With the enormous number of conflicts all over the world, the situation for refugees is becoming increasingly serious. Many refugee camps cannot handle the rising numbers of people seeking shelter.  As stated by the United Nations High Commissioner for Refugees (UNHCR), there are 51.2 million forcibly displaced people, and 16.7 million refugees have had to leave their native countries.  Therefore camps often struggle to provide humane conditions. Often even basic necessities like lighting and electricity cannot be provided in refugee camps, which can also make it very difficult to arrange social gatherings in which solutions to the current situation can be discussed. Furthermore, access to education for children is also limited. When days end at sunset, there is less time for them to study. Yet education is the major key to development. There is a need for social investment to provide an environment where refugees can find innovative solutions to their problems.

Many companies as well as governments are in a position to offer this social investment, which indeed can form part of CSR strategies in general and contribute to the development of a socially sustainable world. The partnership of the IKEA Foundation and the UNHCR is a good example of social investment as part of CSR. Until the end of March 2015, IKEA is conducting its 2nd annual social investment campaign, donating £1 for each light bulb sold. This money is used to install solar street lights and provide solar lanterns for refugees. The focus of this campaign is on camps in Jordan, Chad and the Sudan, where quality of life is seriously affected by the absence of light and electricity. People traumatized by the horrors of war are especially sensitive to the dark, and therefore providing light as part of a social investment strategy can create an environment that enables refugees to harness their creativity.

The initiative simultaneously reduces the risk of crime and sexual violence; unfortunately unlit streets are still a dangerous environment for women in all parts of the world, and stressful situations such as those in the camps increase the likelihood of violence. By installing solar street lights, refugee camps can become safer places. IKEA’s social investment scheme is thus also attempting to improve access to education for young women and girls, and in this way contributes to women’s empowerment. A society to which people can contribute regardless of their gender or sexual orientation fosters innovation and diversity, and these, it is recognized, are drivers of development. Therefore by enabling activities after sunset, this social investment initiative helps families to make a living.  As the average time people have to spend in these camps is 17 years, making the experience as humane as possible is a positive social step and one seen by many to be obligatory. The IKEA Foundation is the largest private donor of the UNHCR.
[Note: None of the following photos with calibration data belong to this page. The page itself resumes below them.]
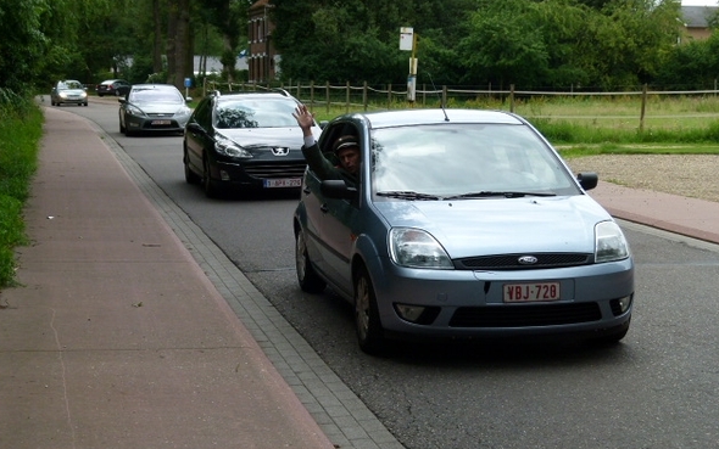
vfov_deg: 18.9
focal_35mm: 69
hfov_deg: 29.8
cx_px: 357
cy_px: 218
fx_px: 1352
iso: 100
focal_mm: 11.6
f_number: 4
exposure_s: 1/400
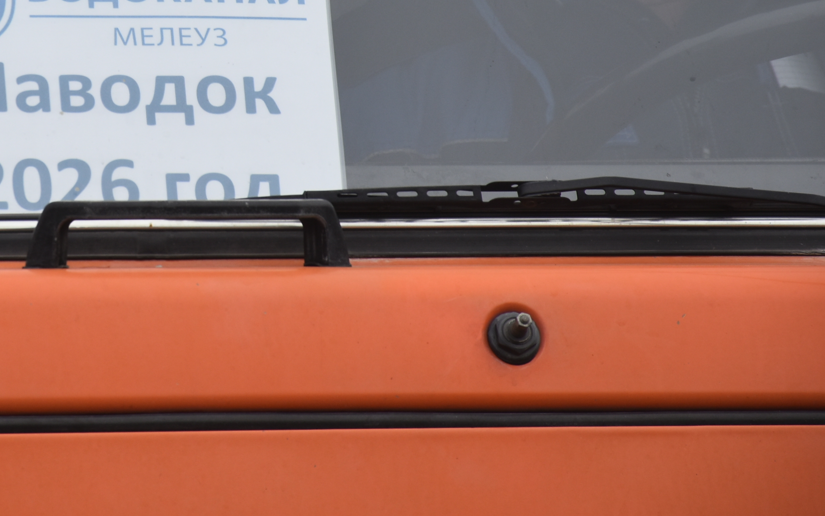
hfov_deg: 5.4
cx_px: 107
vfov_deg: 3.4
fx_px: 8770
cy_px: 26
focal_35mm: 390
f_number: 7.1
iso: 200
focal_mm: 140
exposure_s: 1/500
Apart from donating money, IKEA also cooperates with the UNHCR to share its knowledge in logistics, packaging and design. This knowledge can be of great value for developing new refugee camps. The installation of renewable energy sources in the camps is also one of the elements of IKEA’s social investment. In general, IKEA tries to provide refugees with a more humane environment, thereby assisting them to develop ways to improve their current situation.